*Written problem*: Resume the write-up on the Google App Engine DataStore, continuing right after its final line, the quoted definition of BigTable.

*Source text*:
Introduction to the DataStore
Using Google App Engine is really easy for developers, you can use the language you prefer (Java, Python and a bunch of dynamic languages running on top of the JVM) with the usual API.
An old Java addicted can also use the usual javax.servlet, javax.mail, javax.cache, javax.persistence and so on and everything works great, but.....
....but after a while you feel that something is "wrong". Yes, you are using JPA but your "relations" doesn't work as expected and even if you read something about the fact that the underline store is not SQL you don't realize immediately that SQL is only the top of the iceberg. Because the DataStore is even not a Relational Database. After being shocked for a while I decided to study how this piece of software works (not much infos in my opinion on official GAE site), because to work well with it you must think the way it was designed for.
Let's start with a formal definition.
DataStore defined and main features [1]:
"Google App Engine Datastore is a schema-less persistence system, whose fundamental persistence unit is called Entity, composed by an immutable Key and a collection of mutable properties.
Entities can be created, updated, deleted, loaded by key and queried for properties values.
DataStore is consistent and transactional, with support to current transaction. "
From this (quite) formal definition we can understand that is a modern DBMS, but under the hood is very different from Oracle or MySQL. Reading on the net I understood that the building blocks [2][3][6] are a bunch of Google Technologies that I tried to schematically represent this way:
Looking at this picture we must consider that:
Transactions and Index are based on MegaTable
File persistence it's done with Google File System
It's distributed thanks to Chubby
But the guest star is one of the main technology that run at Google:
BigTable: definition [4]
"A Bigtable is a sparse, distributed, persistent multi-dimensional sorted map"

*Information provided*:

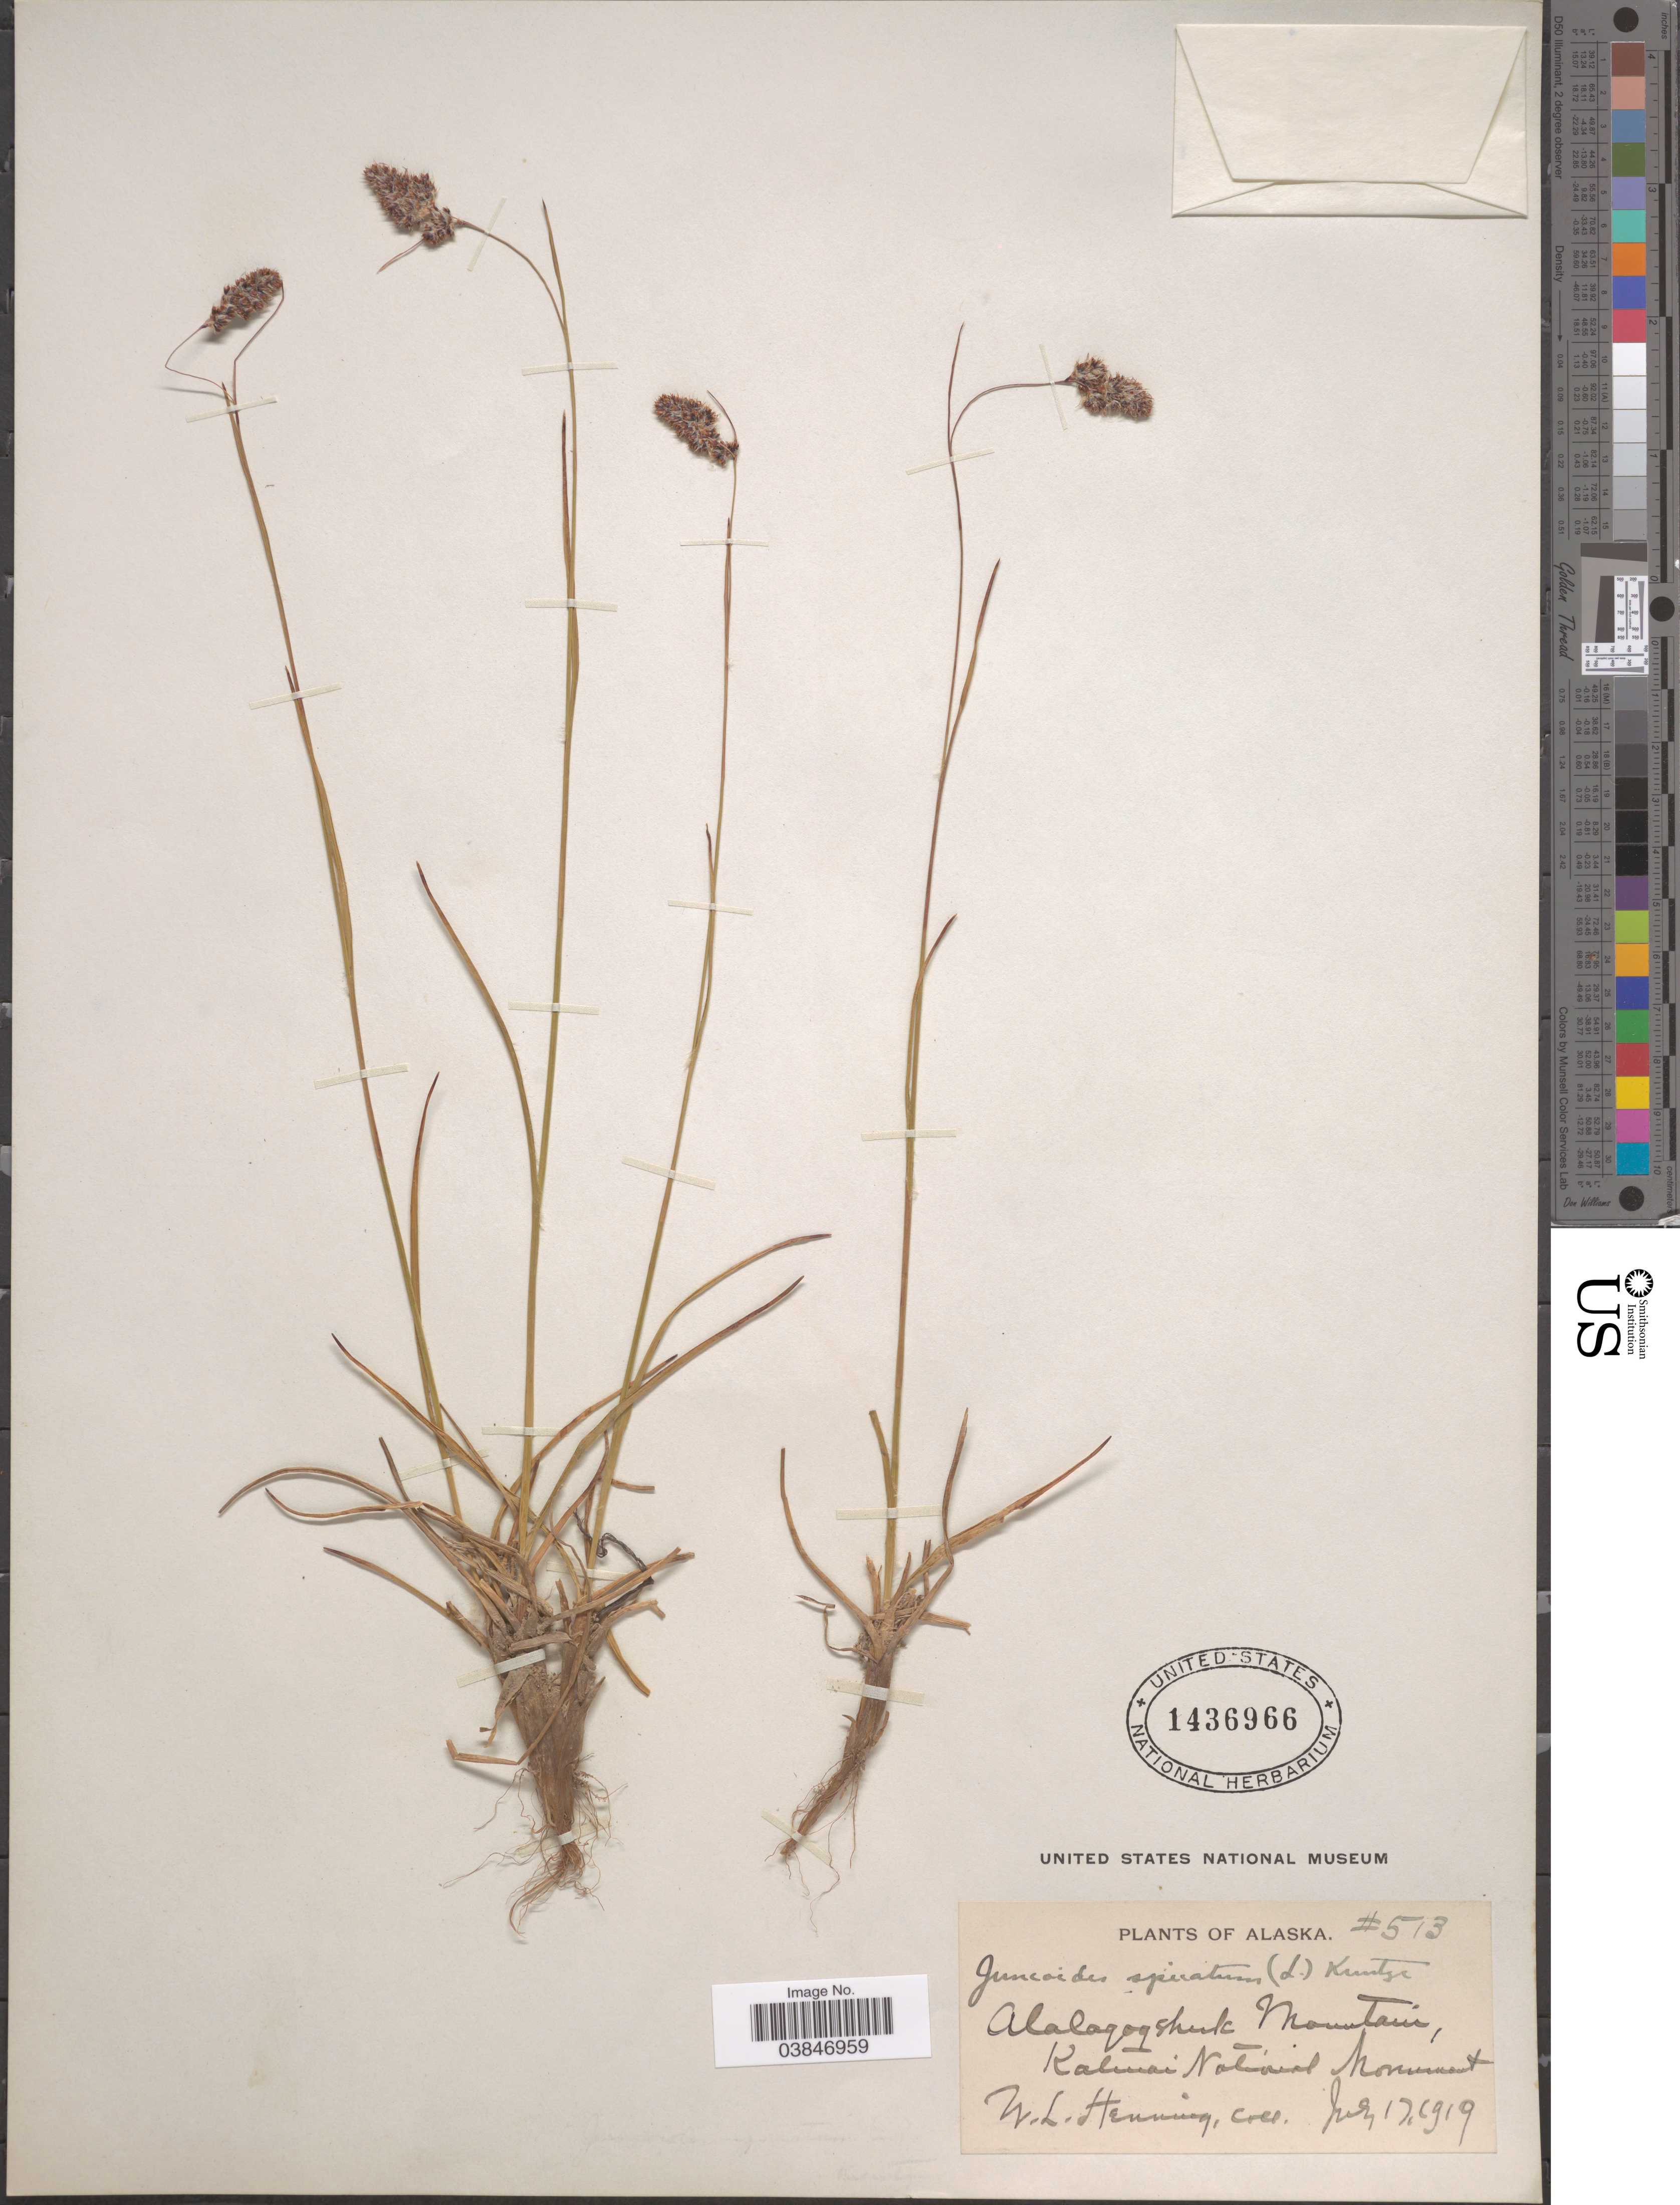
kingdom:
* * *
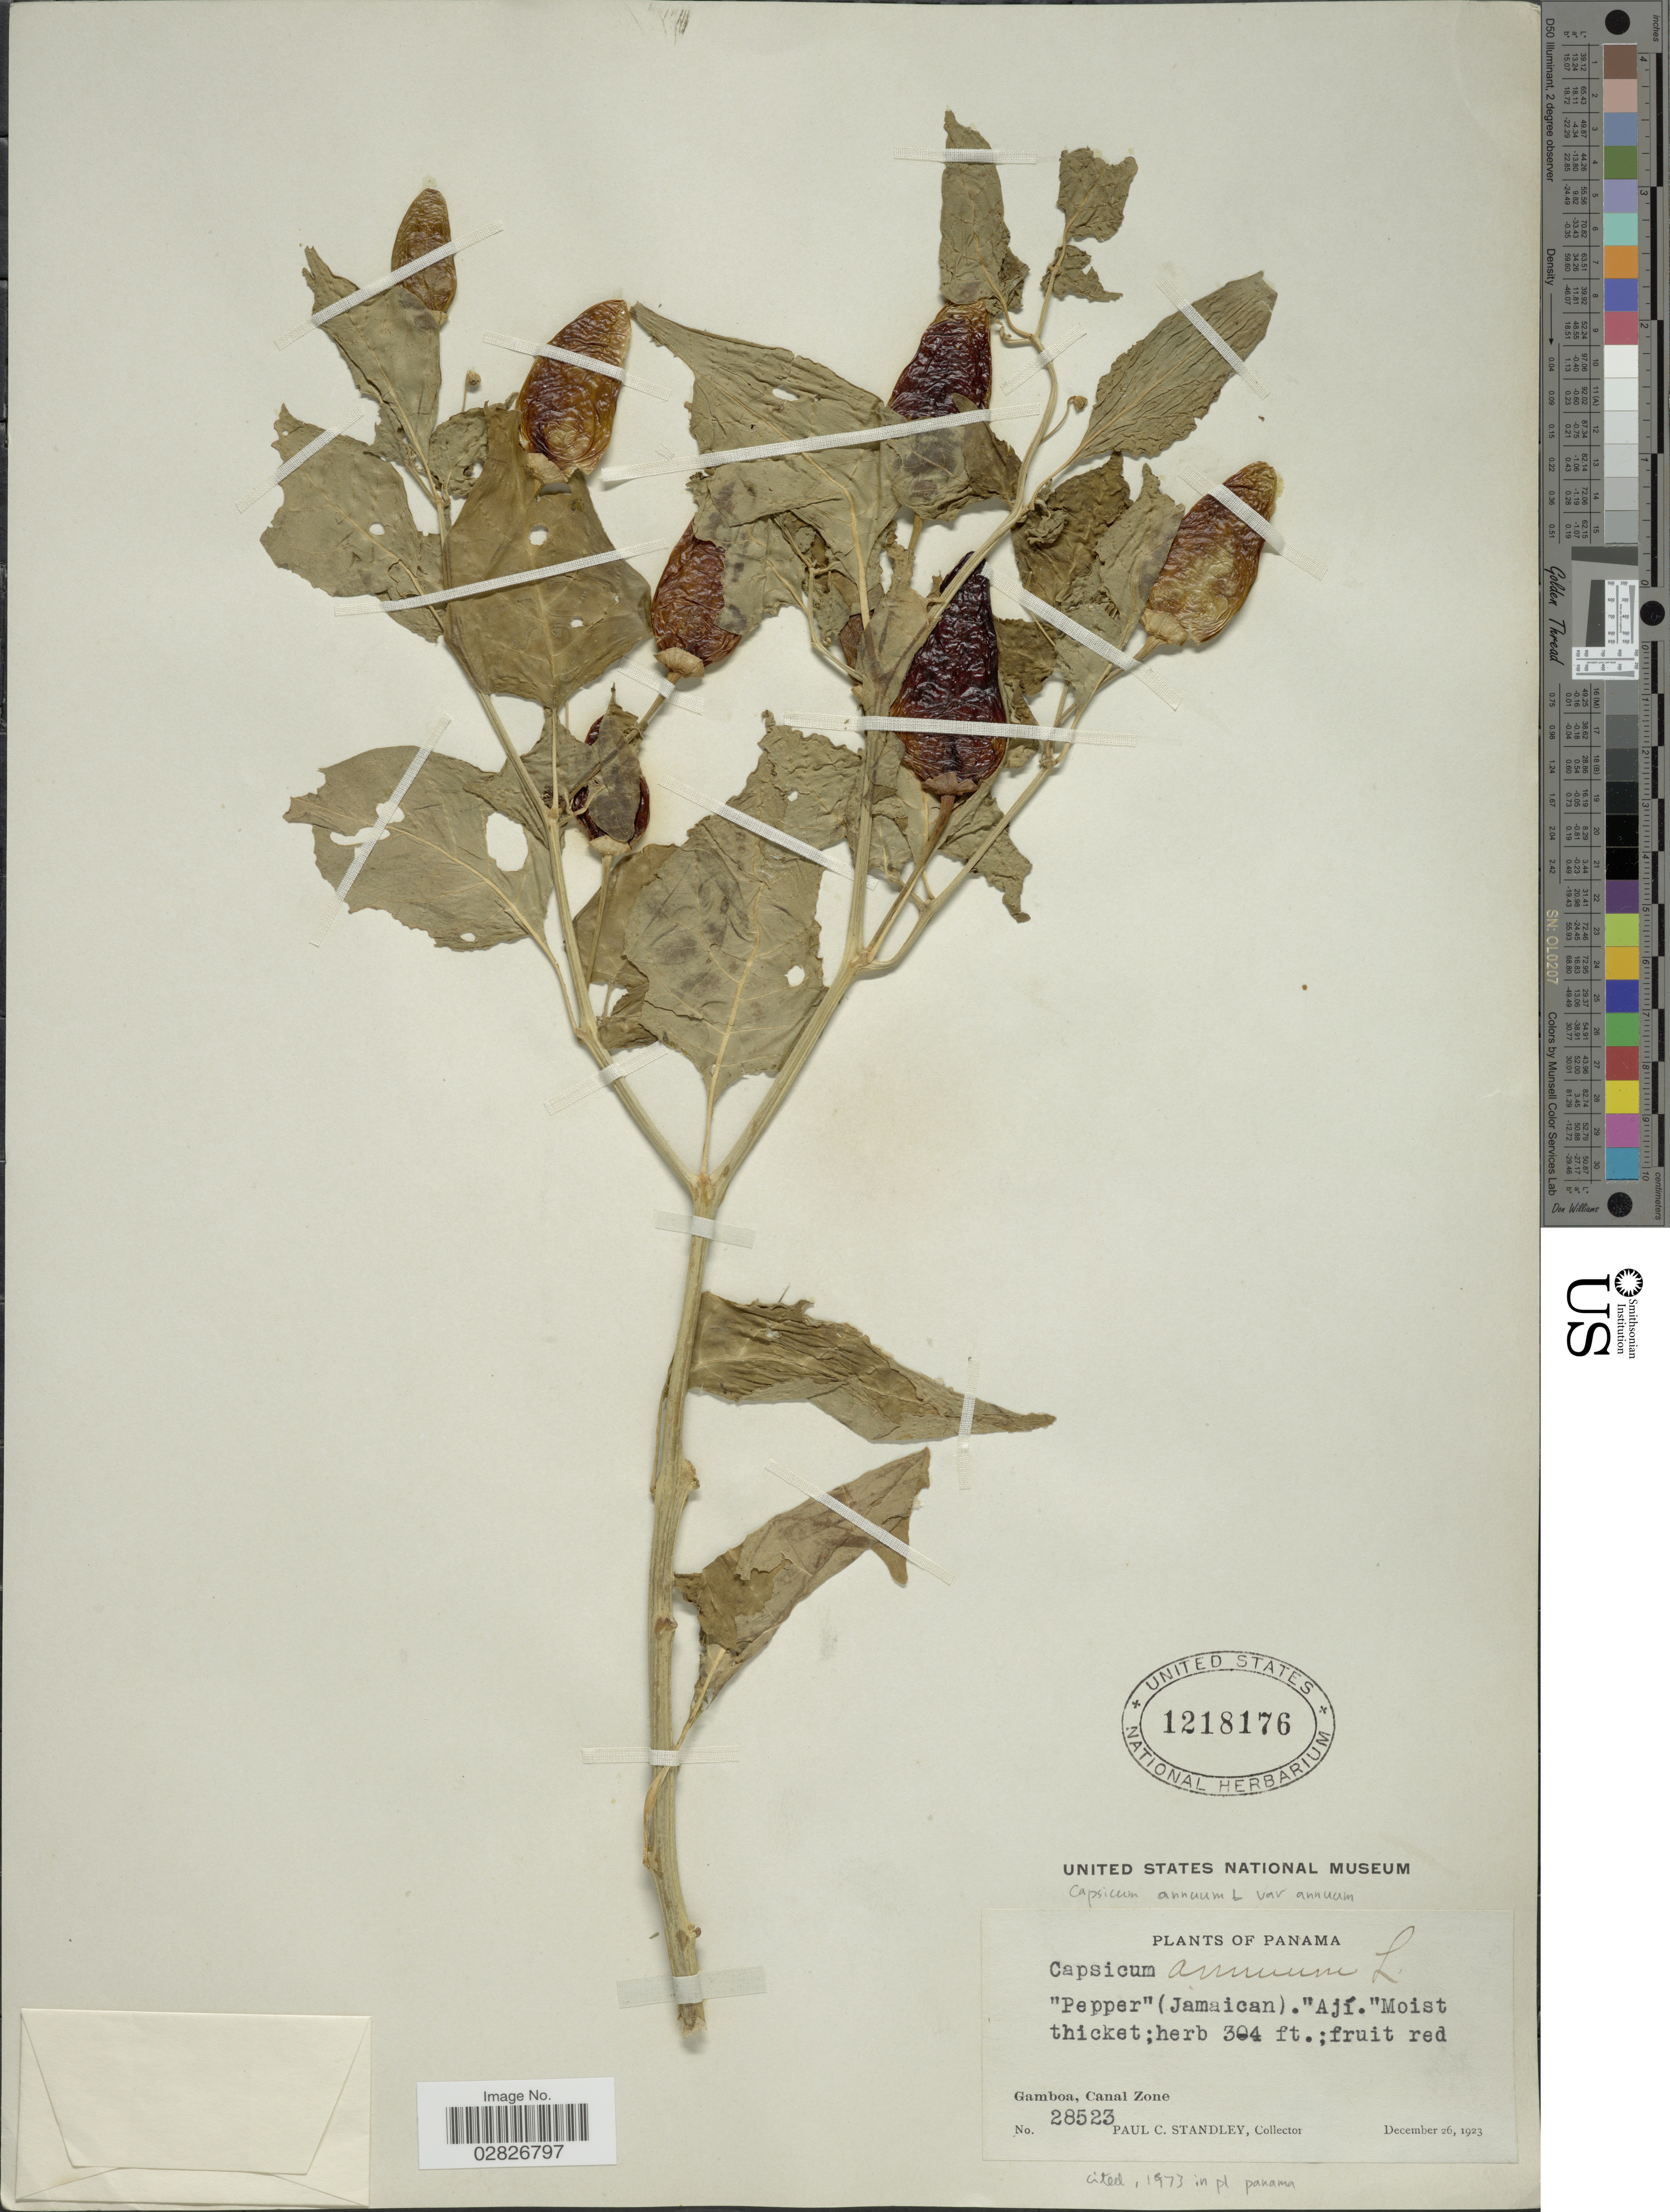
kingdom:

*Task answer*:
or
Is an associative array that is:
sparse because only "not null" values are persisted
distributed in Google cloud
persistent on Google File System
multidimensional in columns values
ordered lexicographically by key
coming back on the Earth we can say that BigTable is not only an HashTable like storage, but that thank to the way is designed and implemented we have the concept of "logical table" and "logical row" in it. Before introducing these two concepts let's take a look at the physical organization of the associative array:
The key is a triad:
row: String
column: String
timestamp: long
To every key we associate a value that is an array of bytes
From here it's only a small step to the BigTable's ROW logical view (example from the official BigTable doc):
Where
the row is "com.cnn.www" (it's like the primary key, talking in a relational way)
we have three columns: "contents:", "anchor:cnnsi.com" and "anchor:my.look.ca" (later I'll explain why I used the colon)
"contents" references three content versions (at time t3, t4 and t6), which is the HTML of the page
The two "anchor" columns instead have only one version containing the link description text.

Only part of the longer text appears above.